==== Data shown
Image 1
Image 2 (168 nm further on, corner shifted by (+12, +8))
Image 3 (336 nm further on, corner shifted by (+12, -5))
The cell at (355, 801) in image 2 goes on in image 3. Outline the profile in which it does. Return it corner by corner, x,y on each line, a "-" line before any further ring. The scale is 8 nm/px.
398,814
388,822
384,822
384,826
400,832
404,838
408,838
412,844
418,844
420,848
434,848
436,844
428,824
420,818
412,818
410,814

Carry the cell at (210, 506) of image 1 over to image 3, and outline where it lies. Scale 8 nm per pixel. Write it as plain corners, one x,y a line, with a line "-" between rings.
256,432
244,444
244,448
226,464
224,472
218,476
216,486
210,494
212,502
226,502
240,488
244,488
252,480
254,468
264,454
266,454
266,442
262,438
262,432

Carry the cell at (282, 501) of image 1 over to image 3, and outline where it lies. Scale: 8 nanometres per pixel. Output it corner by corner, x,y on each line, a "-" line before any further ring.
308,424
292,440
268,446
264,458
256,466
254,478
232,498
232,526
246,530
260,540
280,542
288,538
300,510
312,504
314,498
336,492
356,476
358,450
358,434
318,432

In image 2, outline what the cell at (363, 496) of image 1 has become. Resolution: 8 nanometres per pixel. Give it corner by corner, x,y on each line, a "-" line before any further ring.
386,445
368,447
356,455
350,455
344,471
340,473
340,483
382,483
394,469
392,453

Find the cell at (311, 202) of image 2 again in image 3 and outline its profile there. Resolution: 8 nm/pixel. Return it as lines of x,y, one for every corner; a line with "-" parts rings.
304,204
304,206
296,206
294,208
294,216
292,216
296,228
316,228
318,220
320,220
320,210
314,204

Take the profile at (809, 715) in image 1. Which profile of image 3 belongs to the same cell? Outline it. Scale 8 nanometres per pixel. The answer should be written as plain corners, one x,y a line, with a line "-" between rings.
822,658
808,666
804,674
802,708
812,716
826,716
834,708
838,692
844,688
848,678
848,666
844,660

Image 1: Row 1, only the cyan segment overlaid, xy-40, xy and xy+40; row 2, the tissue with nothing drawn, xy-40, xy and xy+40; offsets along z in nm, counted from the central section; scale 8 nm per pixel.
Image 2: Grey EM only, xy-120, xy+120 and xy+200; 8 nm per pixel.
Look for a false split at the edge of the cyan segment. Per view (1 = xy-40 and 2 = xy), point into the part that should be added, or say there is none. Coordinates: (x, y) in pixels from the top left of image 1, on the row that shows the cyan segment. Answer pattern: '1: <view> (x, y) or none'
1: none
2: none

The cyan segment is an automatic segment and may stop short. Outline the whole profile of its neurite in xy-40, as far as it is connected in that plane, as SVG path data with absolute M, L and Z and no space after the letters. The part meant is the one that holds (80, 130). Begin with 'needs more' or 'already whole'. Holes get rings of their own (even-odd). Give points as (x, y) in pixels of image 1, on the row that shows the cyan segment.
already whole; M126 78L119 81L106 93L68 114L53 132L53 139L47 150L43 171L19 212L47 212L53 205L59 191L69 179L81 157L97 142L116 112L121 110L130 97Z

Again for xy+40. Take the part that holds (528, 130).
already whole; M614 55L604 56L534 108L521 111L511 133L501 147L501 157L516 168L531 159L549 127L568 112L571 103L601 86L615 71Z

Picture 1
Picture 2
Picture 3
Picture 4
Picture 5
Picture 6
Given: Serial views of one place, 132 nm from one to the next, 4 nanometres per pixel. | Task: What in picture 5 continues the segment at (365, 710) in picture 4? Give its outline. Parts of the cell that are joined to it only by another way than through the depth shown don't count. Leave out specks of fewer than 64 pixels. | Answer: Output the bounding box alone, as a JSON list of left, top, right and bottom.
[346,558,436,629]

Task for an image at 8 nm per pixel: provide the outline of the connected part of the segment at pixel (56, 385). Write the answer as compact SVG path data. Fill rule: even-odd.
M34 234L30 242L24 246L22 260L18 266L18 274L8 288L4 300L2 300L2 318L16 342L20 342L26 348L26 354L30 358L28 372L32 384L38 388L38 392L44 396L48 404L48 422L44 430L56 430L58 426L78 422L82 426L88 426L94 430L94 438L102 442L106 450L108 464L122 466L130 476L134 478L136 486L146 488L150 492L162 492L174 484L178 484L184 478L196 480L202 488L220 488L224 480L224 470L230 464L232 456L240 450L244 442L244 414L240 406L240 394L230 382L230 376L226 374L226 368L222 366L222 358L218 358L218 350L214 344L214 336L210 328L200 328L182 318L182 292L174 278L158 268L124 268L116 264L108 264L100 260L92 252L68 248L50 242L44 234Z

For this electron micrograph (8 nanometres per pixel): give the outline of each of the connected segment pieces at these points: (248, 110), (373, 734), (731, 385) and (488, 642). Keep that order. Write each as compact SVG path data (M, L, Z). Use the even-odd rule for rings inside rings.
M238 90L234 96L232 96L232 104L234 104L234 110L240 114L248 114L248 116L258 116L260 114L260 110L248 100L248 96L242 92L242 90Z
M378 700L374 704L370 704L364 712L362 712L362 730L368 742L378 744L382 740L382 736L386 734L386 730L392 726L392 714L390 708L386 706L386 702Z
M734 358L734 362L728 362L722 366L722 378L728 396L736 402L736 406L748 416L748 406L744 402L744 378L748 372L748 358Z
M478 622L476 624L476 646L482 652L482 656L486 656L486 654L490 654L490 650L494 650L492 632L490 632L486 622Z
========
**Directions**
Please return the records above in their exact form.

**Expected output**
Image 1
Image 2 (168 nm further on, corner shifted by (+12, +8))
Image 3 (336 nm further on, corner shifted by (+12, -5))
The cell at (355, 801) in image 2 goes on in image 3. Outline the profile in which it does. Return it corner by corner, x,y on each line, a "-" line before any further ring. The scale is 8 nm/px.
398,814
388,822
384,822
384,826
400,832
404,838
408,838
412,844
418,844
420,848
434,848
436,844
428,824
420,818
412,818
410,814

Carry the cell at (210, 506) of image 1 over to image 3, and outline where it lies. Scale 8 nm per pixel. Write it as plain corners, one x,y a line, with a line "-" between rings.
256,432
244,444
244,448
226,464
224,472
218,476
216,486
210,494
212,502
226,502
240,488
244,488
252,480
254,468
264,454
266,454
266,442
262,438
262,432

Carry the cell at (282, 501) of image 1 over to image 3, and outline where it lies. Scale: 8 nanometres per pixel. Output it corner by corner, x,y on each line, a "-" line before any further ring.
308,424
292,440
268,446
264,458
256,466
254,478
232,498
232,526
246,530
260,540
280,542
288,538
300,510
312,504
314,498
336,492
356,476
358,450
358,434
318,432

In image 2, outline what the cell at (363, 496) of image 1 has become. Resolution: 8 nanometres per pixel. Give it corner by corner, x,y on each line, a "-" line before any further ring.
386,445
368,447
356,455
350,455
344,471
340,473
340,483
382,483
394,469
392,453

Find the cell at (311, 202) of image 2 again in image 3 and outline its profile there. Resolution: 8 nm/pixel. Return it as lines of x,y, one for every corner; a line with "-" parts rings.
304,204
304,206
296,206
294,208
294,216
292,216
296,228
316,228
318,220
320,220
320,210
314,204

Take the profile at (809, 715) in image 1. Which profile of image 3 belongs to the same cell? Outline it. Scale 8 nanometres per pixel. The answer should be written as plain corners, one x,y a line, with a line "-" between rings.
822,658
808,666
804,674
802,708
812,716
826,716
834,708
838,692
844,688
848,678
848,666
844,660

Image 1: Row 1, only the cyan segment overlaid, xy-40, xy and xy+40; row 2, the tissue with nothing drawn, xy-40, xy and xy+40; offsets along z in nm, counted from the central section; scale 8 nm per pixel.
Image 2: Grey EM only, xy-120, xy+120 and xy+200; 8 nm per pixel.
Look for a false split at the edge of the cyan segment. Per view (1 = xy-40 and 2 = xy), point into the part that should be added, or say there is none. Coordinates: (x, y) in pixels from the top left of image 1, on the row that shows the cyan segment. Answer pattern: '1: <view> (x, y) or none'
1: none
2: none

The cyan segment is an automatic segment and may stop short. Outline the whole profile of its neurite in xy-40, as far as it is connected in that plane, as SVG path data with absolute M, L and Z and no space after the letters. The part meant is the one that holds (80, 130). Begin with 'needs more' or 'already whole'. Holes get rings of their own (even-odd). Give points as (x, y) in pixels of image 1, on the row that shows the cyan segment.
already whole; M126 78L119 81L106 93L68 114L53 132L53 139L47 150L43 171L19 212L47 212L53 205L59 191L69 179L81 157L97 142L116 112L121 110L130 97Z

Again for xy+40. Take the part that holds (528, 130).
already whole; M614 55L604 56L534 108L521 111L511 133L501 147L501 157L516 168L531 159L549 127L568 112L571 103L601 86L615 71Z

Picture 1
Picture 2
Picture 3
Picture 4
Picture 5
Picture 6
Given: Serial views of one place, 132 nm from one to the next, 4 nanometres per pixel. | Task: What in picture 5 continues the segment at (365, 710) in picture 4? Give its outline. Parts of the cell that are joined to it only by another way than through the depth shown don't count. Leave out specks of fewer than 64 pixels. | Answer: Output the bounding box alone, as a JSON list of left, top, right and bottom.
[346,558,436,629]

Task for an image at 8 nm per pixel: provide the outline of the connected part of the segment at pixel (56, 385). Write the answer as compact SVG path data. Fill rule: even-odd.
M34 234L30 242L24 246L22 260L18 266L18 274L8 288L4 300L2 300L2 318L16 342L20 342L26 348L26 354L30 358L28 372L32 384L38 388L38 392L44 396L48 404L48 422L44 430L56 430L58 426L78 422L82 426L88 426L94 430L94 438L102 442L106 450L108 464L122 466L130 476L134 478L136 486L146 488L150 492L162 492L174 484L178 484L184 478L196 480L202 488L220 488L224 480L224 470L230 464L232 456L240 450L244 442L244 414L240 406L240 394L230 382L230 376L226 374L226 368L222 366L222 358L218 358L218 350L214 344L214 336L210 328L200 328L182 318L182 292L174 278L158 268L124 268L116 264L108 264L100 260L92 252L68 248L50 242L44 234Z

For this electron micrograph (8 nanometres per pixel): give the outline of each of the connected segment pieces at these points: (248, 110), (373, 734), (731, 385) and (488, 642). Keep that order. Write each as compact SVG path data (M, L, Z). Use the even-odd rule for rings inside rings.
M238 90L234 96L232 96L232 104L234 104L234 110L240 114L248 114L248 116L258 116L260 114L260 110L248 100L248 96L242 92L242 90Z
M378 700L374 704L370 704L364 712L362 712L362 730L368 742L378 744L382 740L382 736L386 734L386 730L392 726L392 714L390 708L386 706L386 702Z
M734 358L734 362L728 362L722 366L722 378L728 396L736 402L736 406L748 416L748 406L744 402L744 378L748 372L748 358Z
M478 622L476 624L476 646L482 652L482 656L486 656L486 654L490 654L490 650L494 650L492 632L490 632L486 622Z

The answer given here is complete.